Posted by Gerrit Geurs on August 3, 2012

It’s hard to believe that more than a week has already passed since the final day of NTAC 2012. I find it unbelievable how long it takes after being gone to catch up at home (For only living 115 miles from Grand Rapids, it’s unreal how much I still had to do to “catch up!). Now that the dust has settled and I have had a chance to reflect on this year’s (awesome) New Tech Annual Conference, three things stick out:
• NTAC is like going to summer camp. Conferences like NTAC are more enjoyable when there are plenty of familiar, friendly faces and a person understands what is going on. Last year, I attended NTAC on the “new teacher” track. I had no clue who anyone outside of my own school was. I hadn’t met my school’s New Tech coach. I was convinced that all the smiling people had drunk some special Kool-Aid and I wanted the week to be over quickly. This year, I wasn’t ready for the three days to end!

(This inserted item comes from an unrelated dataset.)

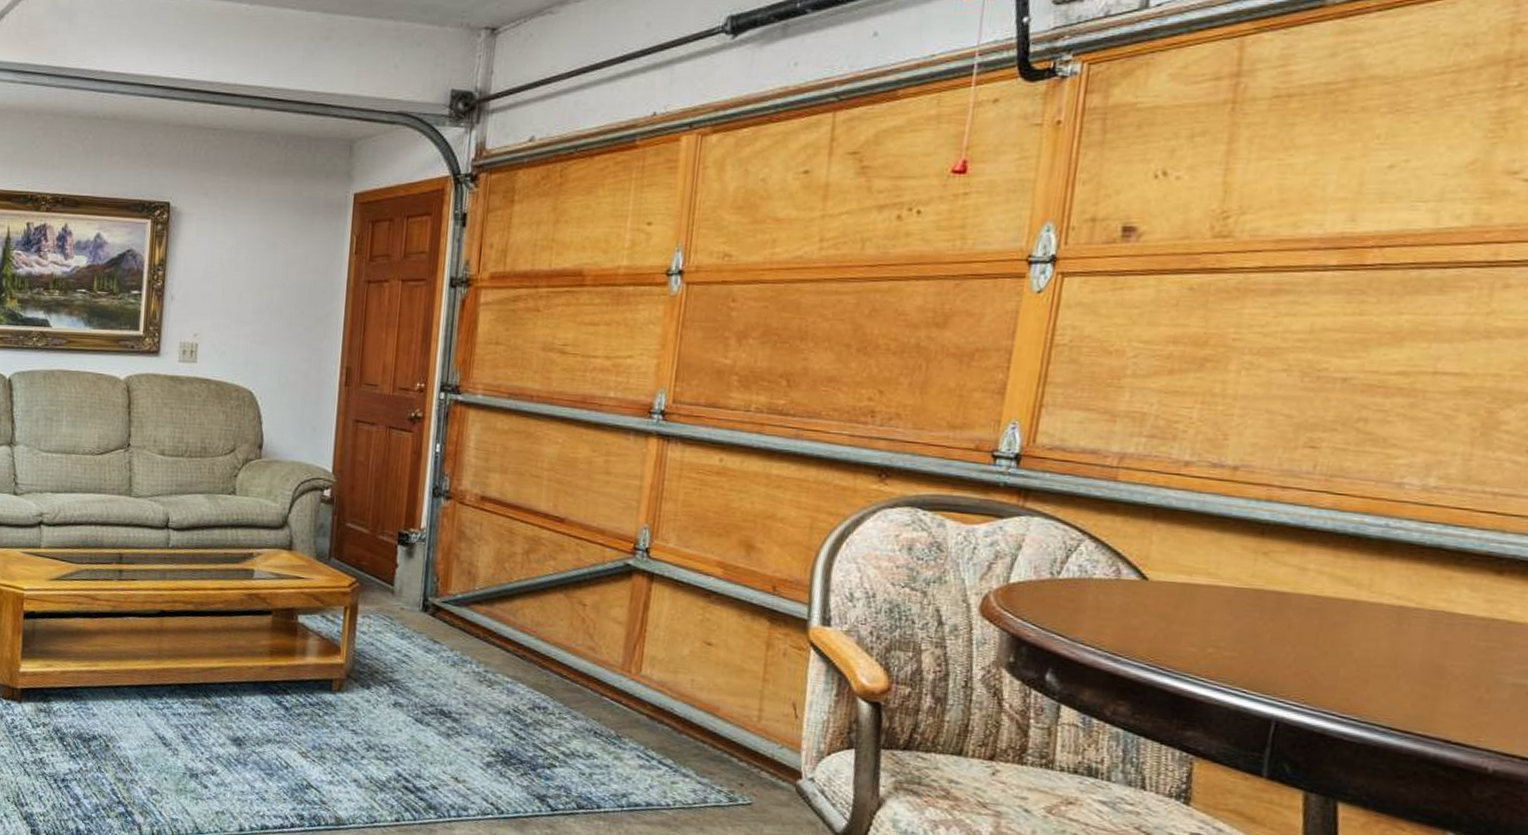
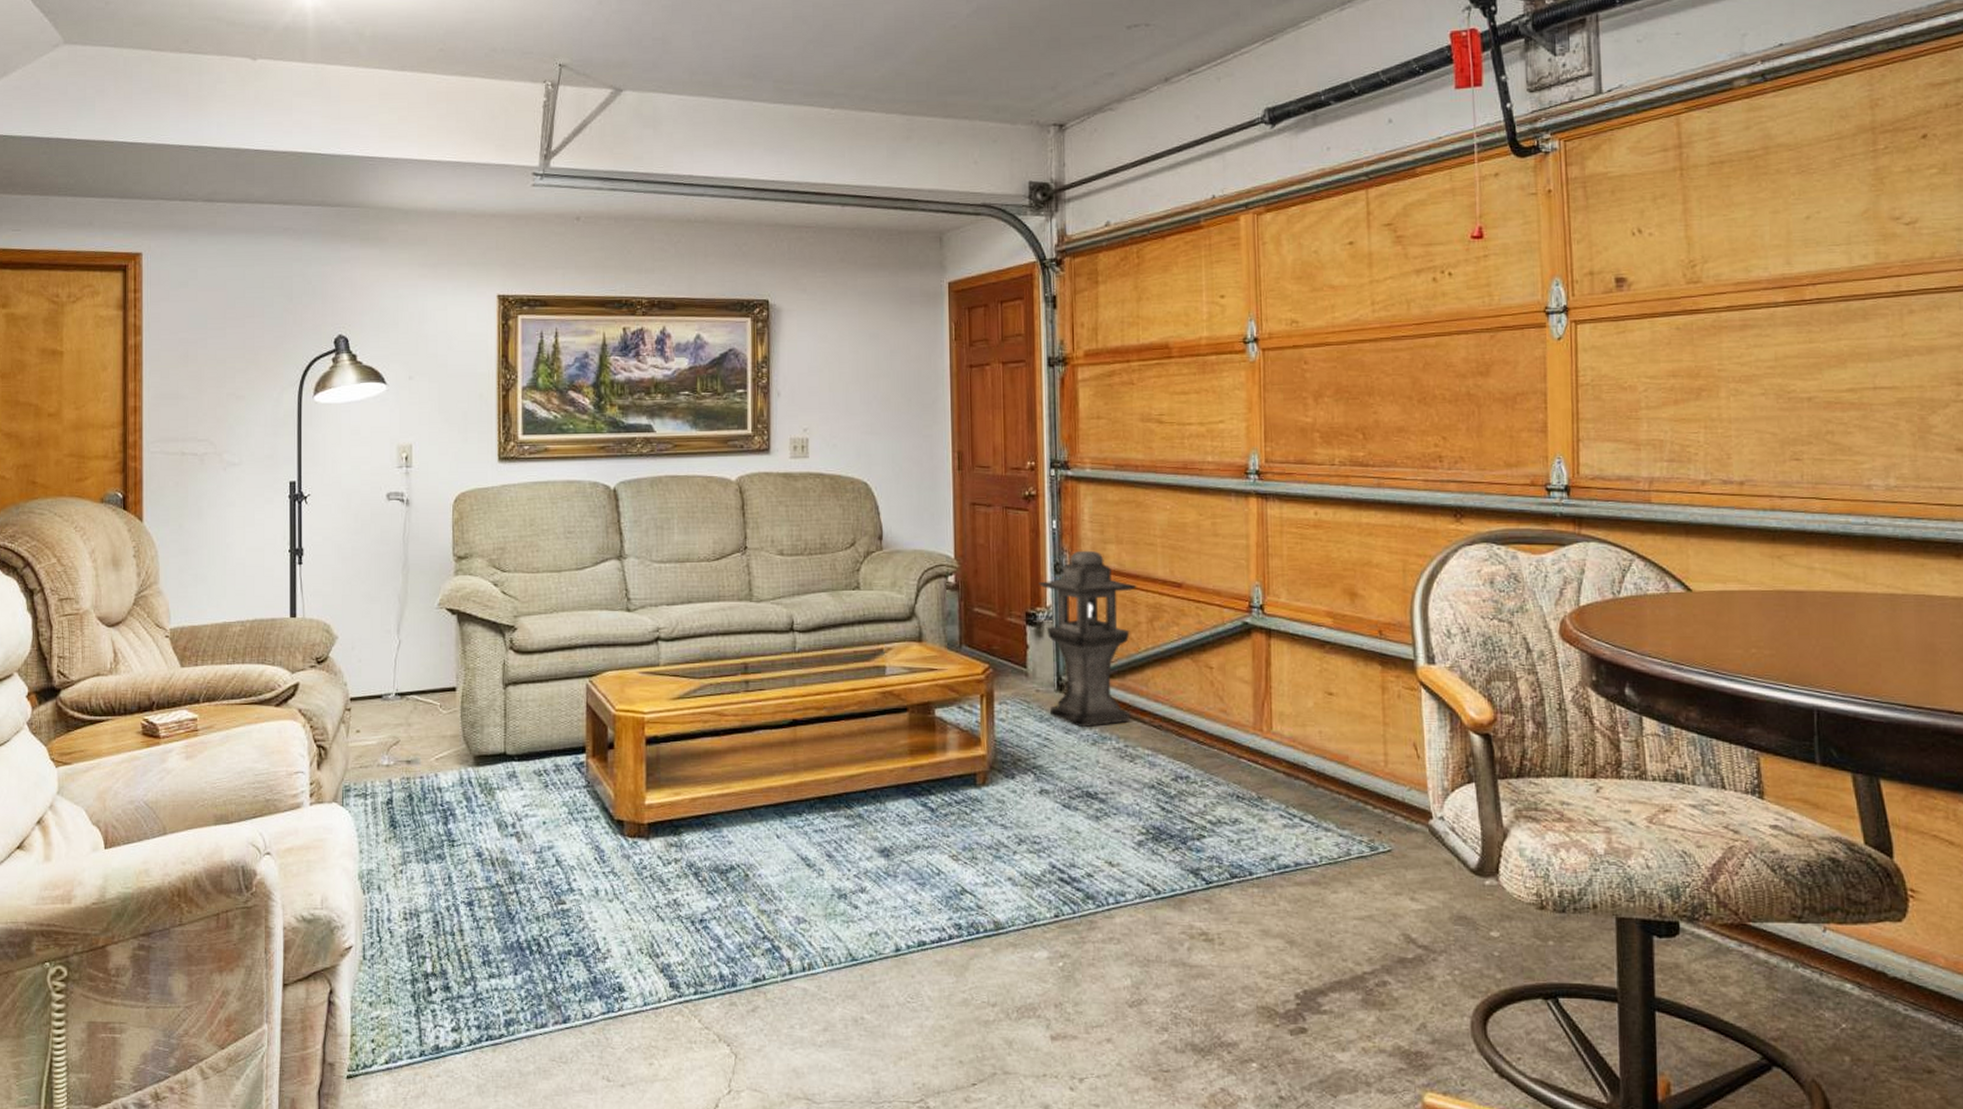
lantern: none [413,476,517,649] -> present [1038,550,1137,728]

It felt like a family reunion for educators. At the end of the week, I found myself smiling and figured that if I had joined in drinking of the New Tech “Kool-Aid,” then it was okay because it was good for me.
• NTAC is about encouraging each other to be the best educators possible. It was great to be in an environment where each presenter’s main goal was not to brag about him or herself, but to share of him or herself for the sake of bettering everyone else’s teaching. From sessions addressing the esoteric details of classroom management or the abstracts of design thinking, to the Ignite talks on Thursday morning (Theresa, if you see this, you should know that your bridges and fences talk was the bomb!), everything was about what we as educators have the ability to do to push students to become better, deeper learners.
• NTAC is about pushing us to walk through the same steps we want our students to walk. Project units begin with a problem. The teaching process begins with a problem or an issue. Project units involve a process of creation, critique from self and others, review and revision, and reflection. The teaching process involves a process of creation, critique from self and others, review and revision, and reflection. It sank in when I arrived late a few minutes to a session. After listening to the last part of presenter’s anecdote because I had missed the first, I realized he was describing his reflection process, not what he had his students go through at the end of a unit. A light bulb moment occurred in that instant. If I can’t be reflective about my own teaching, how can I expect my students to be reflective about their own learning?

NTAC is a conference that is deceptively good about disguising deep thinking as fun. With takeaways concerning among other things the importance of reflection, creating an environment of encouragement, not being afraid to take educational risks, those three days in mid-July will not only impact the next 186 days of school, but many years to come.